I Built the Same B2B Document Extractor Twice: Regex-Rules vs. LLM
A small experiment with OCR, Regex, and a local LLM that says a lot about the future of document automation
Imagine you process B2B order forms every day. In theory, all documents contain the same information:
customer ID
purchase order number
delivery date
ordered items
In practice, however, every customer structures the PDF differently.
One company writes “PO Number”.
Another uses “Order Reference”.
A third one invents its own naming convention entirely.
For us humans, this is trivial.
For traditional automation pipelines, it often needs a lot maintenance.
This week, I recreated exactly this scenario with two approaches:
OCR + Regex Rules
OCR + a local LLM running via Ollama and LLaMA 3
☕👉 I turned the full experiment into a detailed step by step guide on Towards Data Science, including the comparison and full GitHub code:
I Built the same B2B Document Extractor Twice
The interesting insight was where the complexity lives.

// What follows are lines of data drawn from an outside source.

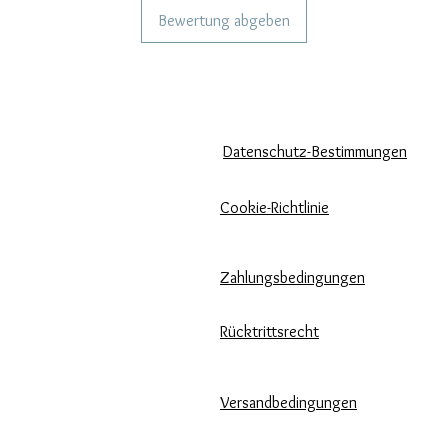
Bewertung abgeben
KÖNNEN WIR DIR HELFEN?
UNSERE UNTERNEHMENSRICH
Häufige Fragen
Datenschutz-Bestimmungen
Rufen Sie
Cookie-Richtlinie
uns an
Zahlungsbedingungen
Schreib uns
Pflege unserer Produkte
Rücktrittsrecht
Bewertungen und Feedback
Versandbedingungen
⭐⭐⭐⭐⭐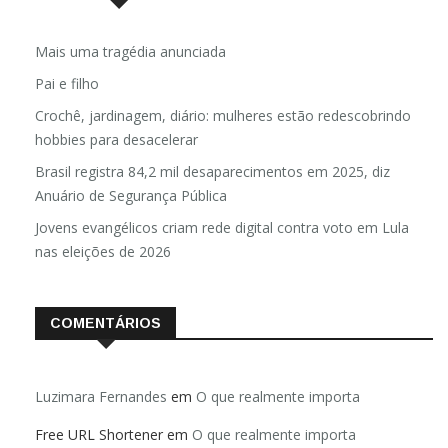
Mais uma tragédia anunciada
Pai e filho
Crochê, jardinagem, diário: mulheres estão redescobrindo
hobbies para desacelerar
Brasil registra 84,2 mil desaparecimentos em 2025, diz
Anuário de Segurança Pública
Jovens evangélicos criam rede digital contra voto em Lula
nas eleições de 2026
COMENTÁRIOS
Luzimara Fernandes
em
O que realmente importa
Free URL Shortener
em
O que realmente importa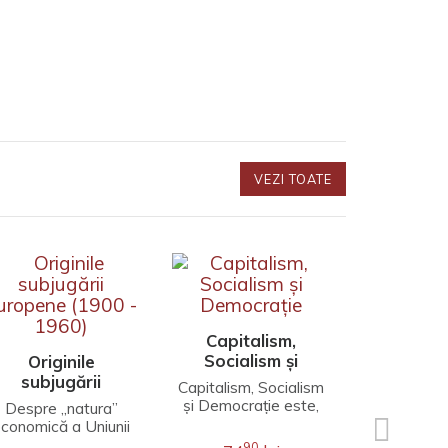
VEZI TOATE
Să trăi
gândim c
Capitalism,
Socialism și
Originile
Să fie clar
Democrație
subjugării
început 
Capitalism, Socialism
uropene (1900 -
nimic îm
și Democrație este,
Despre „natura”
porcului 
1960)
în mod cert, cea mai
conomică a Uniunii
9
44
animal spe
populară carte a lui
Europene, născută
90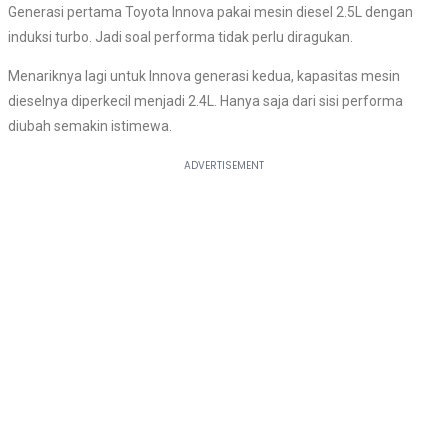
Generasi pertama Toyota Innova pakai mesin diesel 2.5L dengan
induksi turbo. Jadi soal performa tidak perlu diragukan.
Menariknya lagi untuk Innova generasi kedua, kapasitas mesin
dieselnya diperkecil menjadi 2.4L. Hanya saja dari sisi performa
diubah semakin istimewa.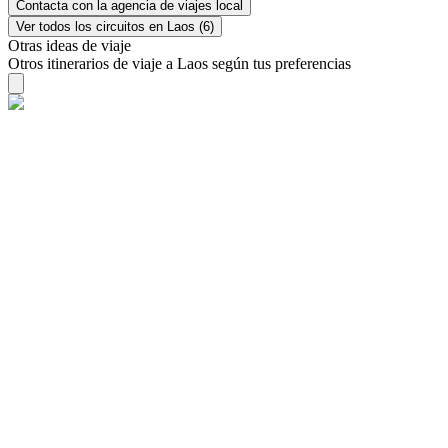
Contacta con la agencia de viajes local
Ver todos los circuitos en Laos (6)
Otras ideas de viaje
Otros itinerarios de viaje a Laos según tus preferencias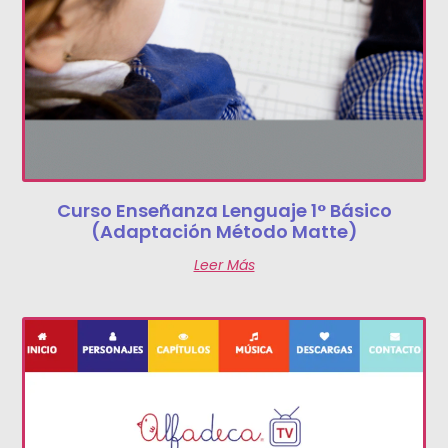
Curso Enseñanza Lenguaje 1° Básico
(Adaptación Método Matte)
Leer Más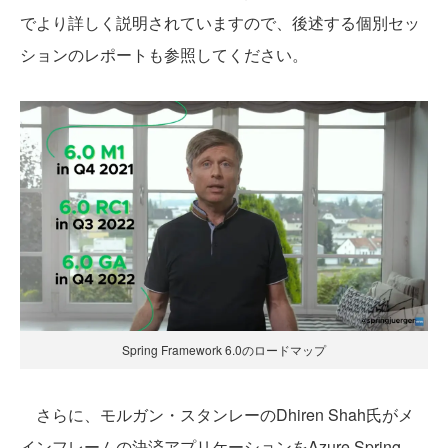
でより詳しく説明されていますので、後述する個別セッ
ションのレポートも参照してください。
Spring Framework 6.0のロードマップ
さらに、モルガン・スタンレーのDhiren Shah氏がメ
インフレームの決済アプリケーションをAzure Spring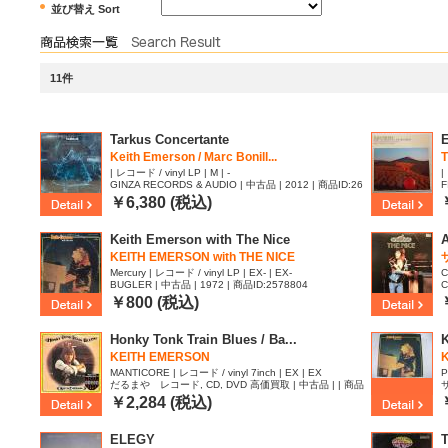
並び替え Sort
11件
Tarkus Concertante
E
Keith Emerson / Marc Bonill...
| レコード / vinyl LP | M | -
|
GINZA RECORDS & AUDIO | 中古品 | 2012 | 商品ID:26
F
32449
￥6,380 (税込)
Keith Emerson with The Nice
KEITH EMERSON with THE NICE
Mercury | レコード / vinyl LP | EX- | EX-
C
BUGLER | 中古品 | 1972 | 商品ID:2578804
C
6
￥800 (税込)
Honky Tonk Train Blues / Ba...
K
KEITH EMERSON
K
MANTICORE | レコード / vinyl 7inch | EX | EX
P
だるまや レコード, CD, DVD 高価買取 | 中古品 | | 商品
サ
ID:2217091
￥2,284 (税込)
ELEGY
T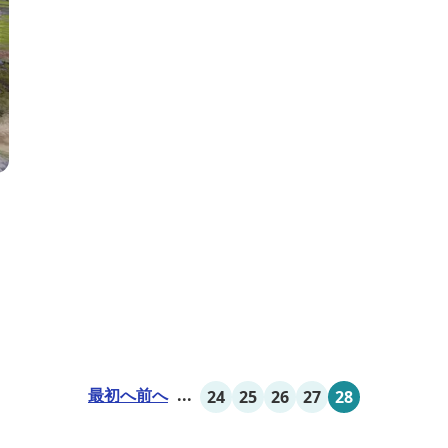
8
最初へ
前へ
...
24
25
26
27
28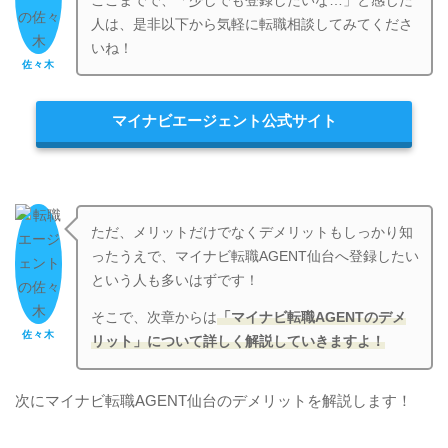
ここまでで、「少しでも登録したいな…」と感じた
人は、是非以下から気軽に転職相談してみてくださ
いね！
佐々木
マイナビエージェント公式サイト
ただ、メリットだけでなくデメリットもしっかり知
ったうえで、マイナビ転職AGENT仙台へ登録したい
という人も多いはずです！
そこで、次章からは
「マイナビ転職AGENTのデメ
佐々木
リット」について詳しく解説していきますよ！
次にマイナビ転職AGENT仙台のデメリットを解説します！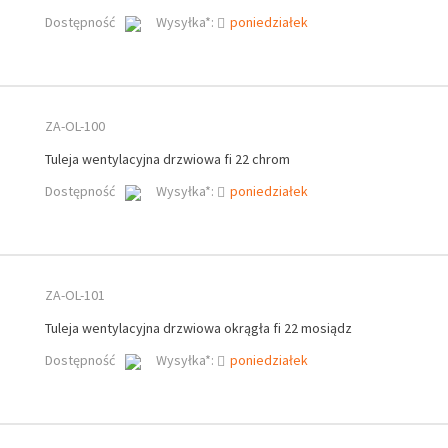
Dostępność
Wysyłka*:
poniedziałek
ZA-OL-100
Tuleja wentylacyjna drzwiowa fi 22 chrom
Dostępność
Wysyłka*:
poniedziałek
ZA-OL-101
Tuleja wentylacyjna drzwiowa okrągła fi 22 mosiądz
Dostępność
Wysyłka*:
poniedziałek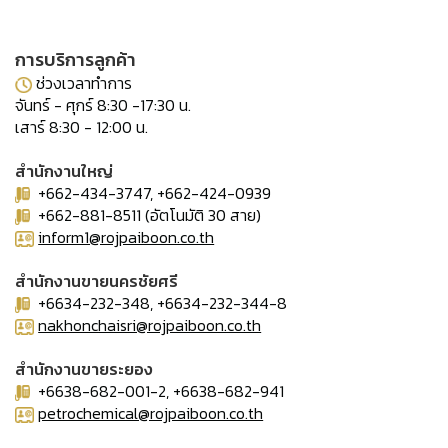
การบริการลูกค้า
ช่วงเวลาทำการ
จันทร์ - ศุกร์ 8:30 -17:30 น.
เสาร์ 8:30 - 12:00 น.
สำนักงานใหญ่
+662-434-3747, +662-424-0939
+662-881-8511 (อัตโนมัติ 30 สาย)
inform1@rojpaiboon.co.th
สำนักงานขายนครชัยศรี
+6634-232-348, +6634-232-344-8
nakhonchaisri@rojpaiboon.co.th
สำนักงานขายระยอง
+6638-682-001-2, +6638-682-941
petrochemical@rojpaiboon.co.th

With regex pipelines, it sits inside the rules:
new customer → new regex
changed layout → broken extraction
growing number of formats → growing maintenance overhead
With LLM pipelines, the complexity shifts more to inference time, infrastructure, monitoring and model behavior.
And that changes the strategic discussion completely.
The question is often not: “Is the LLM more accurate?”
The more important question becomes: “At what point does maintaining hundreds of extraction rules become more expensive than operating an LLM pipeline?”
One thing I also found important while building this, and where I think many AI discussions currently become too simplistic:
LLMs are not automatically the better solution. If documents are highly standardized, regex is often still the cleaner, faster, cheaper, and more explainable approach.